Lors de cette audience, le Chef du gouvernement a transmis les condoléances et le soutien du président de la République, Paul Biya, décrit comme "profondément affecté par ce massacre de trop". La délégation Mbororo a pu exprimer sa douleur et ses préoccupations sécuritaires face à la recrudescence des violences ciblant leur communauté dans les régions anglophones.
Le mercredi 14 janvier, des hommes armés ont attaqué la localité de Gidado, située dans le Donga Mantung, ciblant spécifiquement la communauté Mbororo. Le bilan officiel fait état de 14 personnes tuées : un adulte, 10 femmes et 5 enfants. Au moins 14 autres victimes ont été blessées et évacuées vers les hôpitaux de Nkambe et de Ndu pour recevoir des soins d'urgence.
Cette attaque barbare, attribuée aux combattants séparatistes actifs dans la région du Nord-Ouest, a suscité une vive émotion au sein de la communauté Mbororo et dans l'ensemble du pays. Sur le réseau social X, Joseph Dion Ngute avait réagi avec véhémence : "C'est avec une profonde tristesse et une vive inquiétude que j'ai appris l'attaque barbare et lâche qui a coûté la vie à plus de quatorze civils innocents et fait de nombreux blessés dans le village de Gidado".
Lors de la rencontre du 19 janvier, le Premier ministre a réitéré les "très hautes directives" du chef de l'État concernant la sécurisation des populations civiles dans les zones de conflit. Le gouvernement a réaffirmé "sa détermination à garantir la paix, la sécurité et la cohésion sociale sur toute l'étendue du territoire national".
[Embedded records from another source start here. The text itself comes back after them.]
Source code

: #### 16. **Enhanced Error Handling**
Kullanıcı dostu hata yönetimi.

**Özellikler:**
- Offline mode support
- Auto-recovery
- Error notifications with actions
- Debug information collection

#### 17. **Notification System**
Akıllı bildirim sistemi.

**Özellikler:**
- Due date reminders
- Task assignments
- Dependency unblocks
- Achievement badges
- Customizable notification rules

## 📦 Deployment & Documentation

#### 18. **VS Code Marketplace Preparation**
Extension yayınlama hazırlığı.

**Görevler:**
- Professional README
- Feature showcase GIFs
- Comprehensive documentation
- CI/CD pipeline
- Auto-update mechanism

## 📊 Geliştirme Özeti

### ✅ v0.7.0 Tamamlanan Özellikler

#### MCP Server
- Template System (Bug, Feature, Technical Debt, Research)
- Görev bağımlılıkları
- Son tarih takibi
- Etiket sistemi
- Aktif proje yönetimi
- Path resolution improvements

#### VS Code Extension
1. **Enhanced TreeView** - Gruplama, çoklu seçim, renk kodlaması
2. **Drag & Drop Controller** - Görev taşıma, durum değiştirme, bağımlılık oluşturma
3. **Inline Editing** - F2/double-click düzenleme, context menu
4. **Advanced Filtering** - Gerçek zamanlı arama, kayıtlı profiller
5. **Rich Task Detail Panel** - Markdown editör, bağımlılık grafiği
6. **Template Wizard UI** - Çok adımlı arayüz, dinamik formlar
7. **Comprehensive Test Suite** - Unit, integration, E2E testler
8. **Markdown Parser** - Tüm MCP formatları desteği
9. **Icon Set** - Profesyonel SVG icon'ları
Joseph Dion Ngute a qualifié le massacre de Gidado de "crime odieux" constituant "une atteinte à la paix, à l'unité nationale et à l'autorité de l'État". Le Chef du gouvernement a promis que les auteurs de cet acte seront rapidement identifiés, appréhendés et traduits en justice.
Pour restaurer la paix dans les régions du Nord-Ouest et du Sud-Ouest, le Premier ministre a lancé un appel à la population. "Je réaffirme la détermination inébranlable du chef de l'État et du gouvernement à rétablir une paix et une sécurité durables sur l'ensemble du territoire national", a-t-il déclaré.
Il a invité les populations à "coopérer pleinement avec les forces de défense et de sécurité" afin de faciliter l'arrestation des responsables de ce massacre. Cette collaboration citoyenne est présentée comme un élément clé de la stratégie gouvernementale pour mettre fin au cycle de violences qui endeuille régulièrement les régions anglophones depuis plusieurs années.
L'attaque de Gidado s'inscrit dans le contexte de la crise anglophone qui secoue les régions du Nord-Ouest et du Sud-Ouest du Cameroun depuis 2016. Les communautés Mbororo, souvent perçues comme proches du pouvoir central, sont régulièrement ciblées par les groupes séparatistes armés, faisant d'elles des victimes collatérales d'un conflit complexe aux dimensions politiques, linguistiques et identitaires.
La rencontre du 19 janvier entre le Premier ministre et la délégation Mbororo témoigne de la volonté du gouvernement de maintenir le dialogue avec les communautés affectées, tout en réaffirmant son engagement à restaurer l'autorité de l'État dans ces zones. Reste à savoir si les mesures annoncées permettront d'éviter de nouveaux drames similaires à celui de Gidado.